Should the Senate impede progress of a bill approved by the House of Commons?

Senators need to consider their role in providing “sober second thought” on a matter of national importance; and, urgency.

First, the Senate assesses whether legislation is properly within the federal constitutional jurisdiction of Parliament. This does not include weighing whether the draft legislation is a precise depiction of a Supreme Court decision.

Second, senators balance the constitutional role of the Senate with that of the House of Commons. Both houses are a form of proportional representation – elected nationwide by riding in the House of Commons and appointed to represent on a provincial basis in the Senate. While the Senate does study matters and propose legislation, it rarely offers more than minor amendments to legislation passed by the House.
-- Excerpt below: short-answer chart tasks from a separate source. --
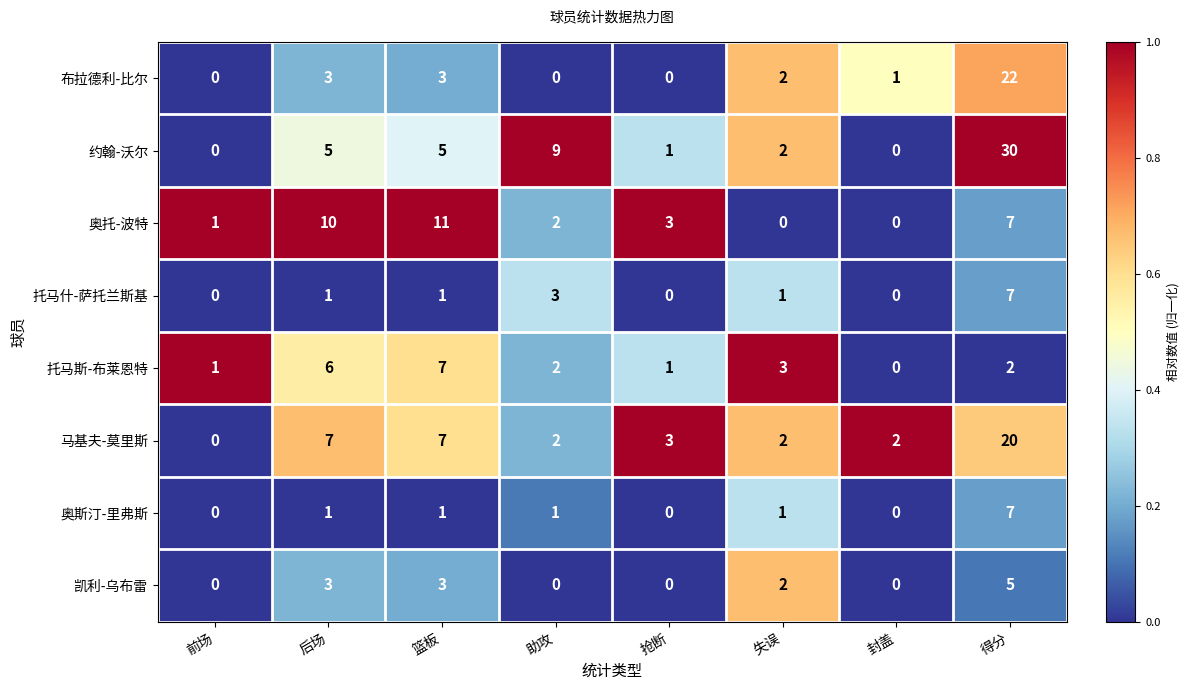

At how many categories does at least one series exceed 8?

4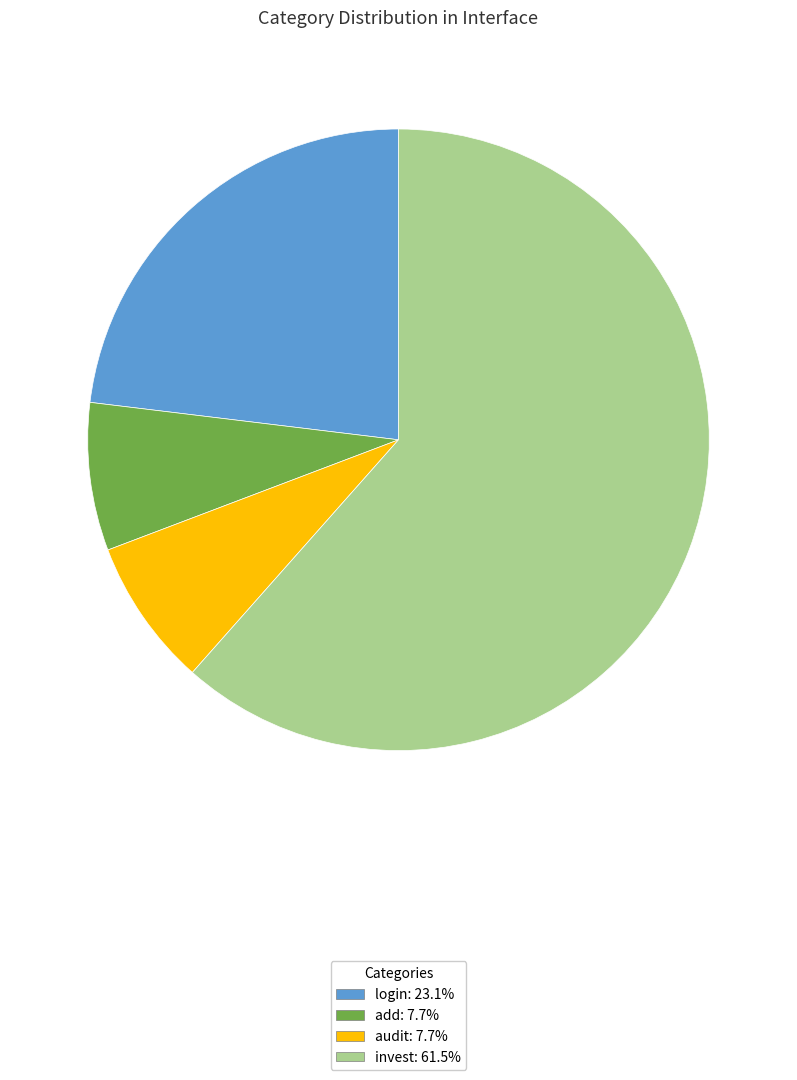

Combined, do login: 23.1% and add: 7.7% account for over 50%?

No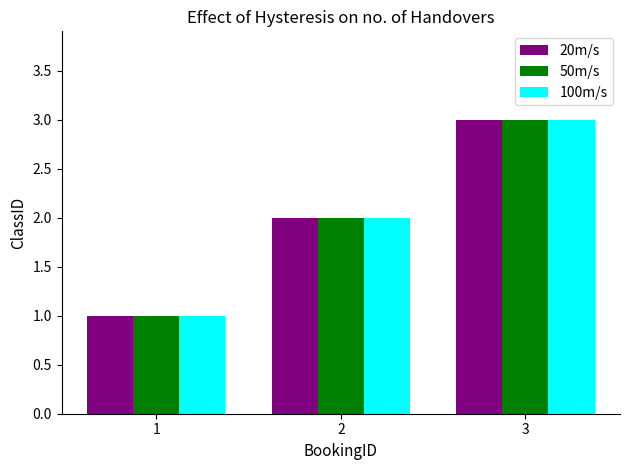

Reading right to left, list all the values displayed in this chart.

20m/s: 3	2	1
50m/s: 3	2	1
100m/s: 3	2	1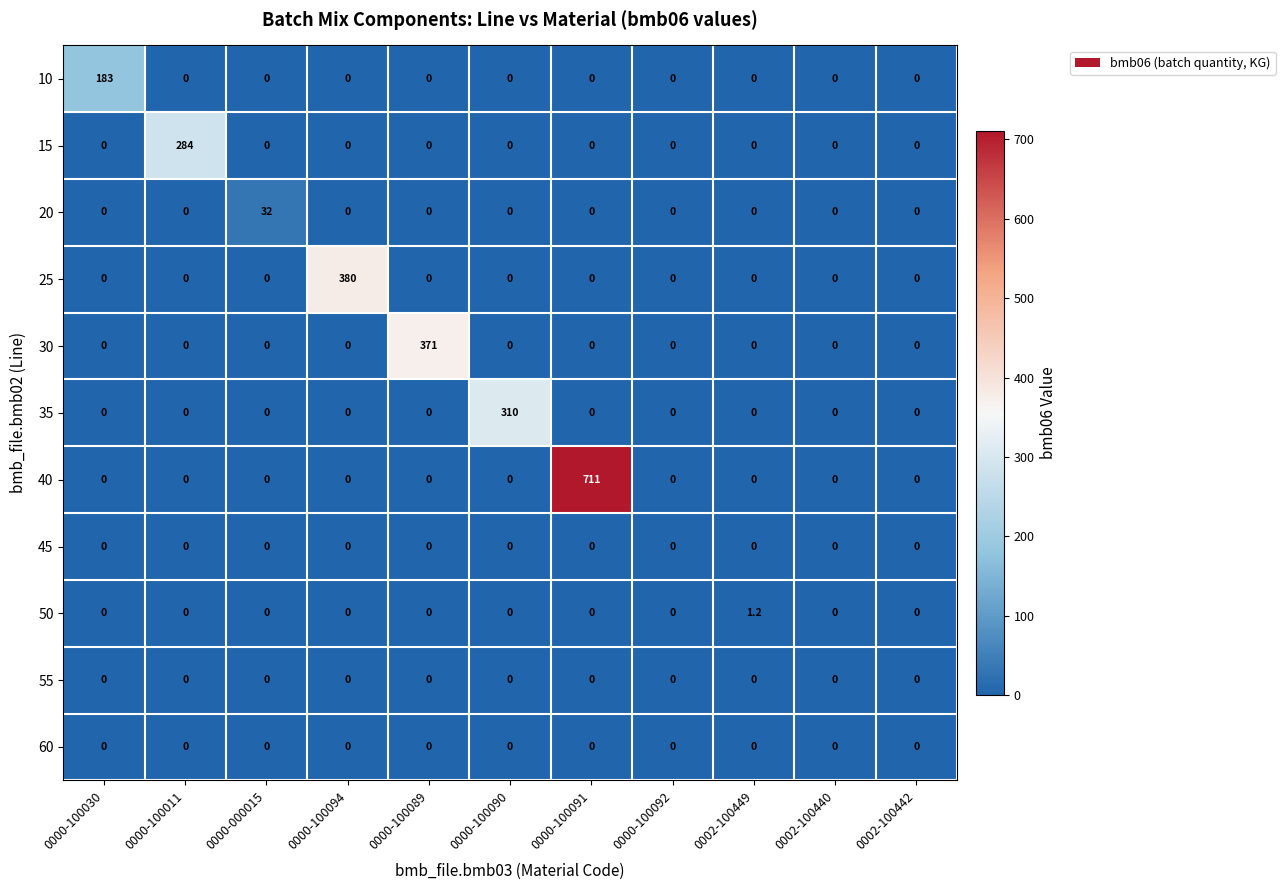

Between 0000-100089 and 0000-100090, which series saw the biggest shift?

30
Third, the Senate, since 1960, evaluates whether the legislation aligns with the Canadian Bill of Rights, and, since 1982, the Charter.

Senators’ concerns with proposed legislation may be addressed through committee hearings (which have already been held for C-14) or reference to the House (which has been done through the reports of the joint parliamentary committee and the Senate committee).

Senate defeat of a House approved bill is rare. Senate delay is not.

The government has stated it intends more extensive review of the dilemma of MAD during this session of Parliament; after passage of C-14 takes place, driving to accomplish the initial legislative task within the timeline allotted by the Court.

Will the Senate fiddle while time burns? Will the government seek further extension from the Court? Would the Court grant it?

It is heartrending to watch a nation transition from cherishing human life, at one time treasured from conception until natural death – the life cycle, to assessing whose life is worth living; and, the corollary, whose is not.

The predicament in which our nation finds itself is not the concoction of its citizens. It is the responsibility of judicial and legislative decision makers.